Solving for a: A Constant Value Equation

[jalaldn]

answer = "a" is constant
a / 9 = x + 8
a / 8 = x + 7
a / 7 = x + 6
a / 6 = x + 5
a / 5 = x + 4
a / 4 = x + 3
a / 3 = x + 2
a / 2 = x + 1


a = ?

 

[Data]

Why do you think there's a solution? There isn't one.

Pick any two of the equations and solve them simultaneously for a, x. You will have a unique solution. Plug that solution into any other equation and see if it works (it won't).

 

[neurocomp2003]

is this a modulus question?

 

[jalaldn]

i got it by microsoft excel if you can't fint it answer is 254+254+1245+766

 

[eljose]

I got a=-n(n+1) perhaps he missed something...

\frac{a}{n}=x+(n-1)

 

[jalaldn]

yes that is wrong
answer = "a" is constant
a / 9 = x9 + 8
a / 8 = x8 + 7
a / 7 = x7 + 6
a / 6 = x6 + 5
a / 5 = x5 + 4
a / 4 = x4 + 3
a / 3 = x3 + 2
a / 2 = x2 + 1

a = ? a = 2519
i don't know how to explain

 

[3trQN]

2519 strikes a bell, it is close to 1/2 7!, which should help you find the answer.

 

[HallsofIvy]

yes that is wrong
answer = "a" is constant
a / 9 = x9 + 8
a / 8 = x8 + 7
a / 7 = x7 + 6
a / 6 = x6 + 5
a / 5 = x5 + 4
a / 4 = x4 + 3
a / 3 = x3 + 2
a / 2 = x2 + 1

a = ? a = 2519
i don't know how to explain

You've still written that completely wrong.
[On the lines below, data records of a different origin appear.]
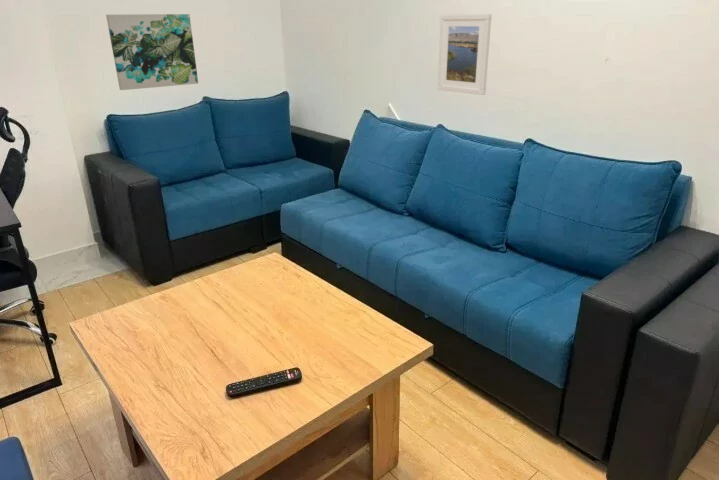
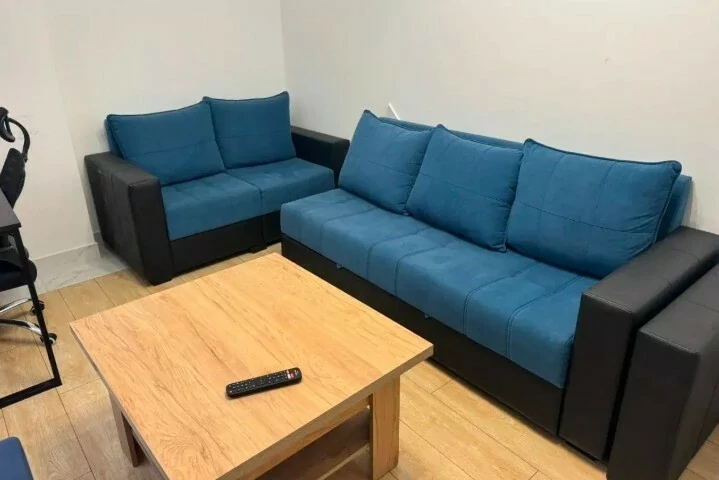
- wall art [105,13,199,91]
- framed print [437,13,493,96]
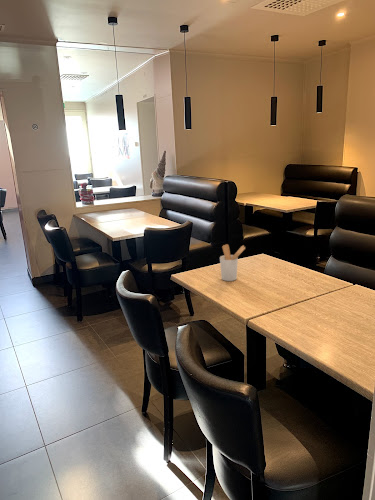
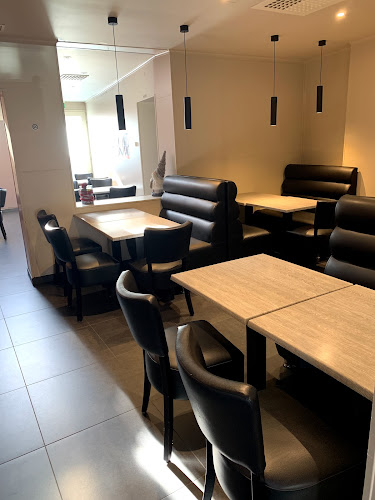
- utensil holder [219,243,246,282]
You must mean:
a= 9x₁+ 8
a= 8x₂+ 7
a= 7x₃ + 6
a= 6x₄ + 5
a= 5x₅ + 4
a= 4x₆ + 3
a= 3x₇ + 2
a= 2x₈ + 1
where the "x"s are all (possibly different) integers.

That's a "Chinese remainder theorem" problem and can also be stated as
a= 8 (mod 9)
a= 7 (mod 8)
a= 6 (mod 7)
a= 5 (mod 6)
a= 4 (mod 5)
a= 3 (mod 4)
a= 2 (mod 3)
a= 1 (mod 2)

The smallest number divisible by 2, 3, 4, 5, 6, 7, 8, 9 is 9*8*7*5= 2520 (using the highest power of each prime).
2519 is one less than that: 2519= 2520-1 so 2519= 9(280)- 1= 9(279)+ 9- 1= 9(279)+ 8. 2519= 8(315)- 1= 8(314)+ 8- 1= 8(314)+ 7, etc.

 

[eljose]

Ah.."Hallsoftivy" but the problem with "mod" isn't the same posted above..i will try this last one that seems to be clearer...good luck.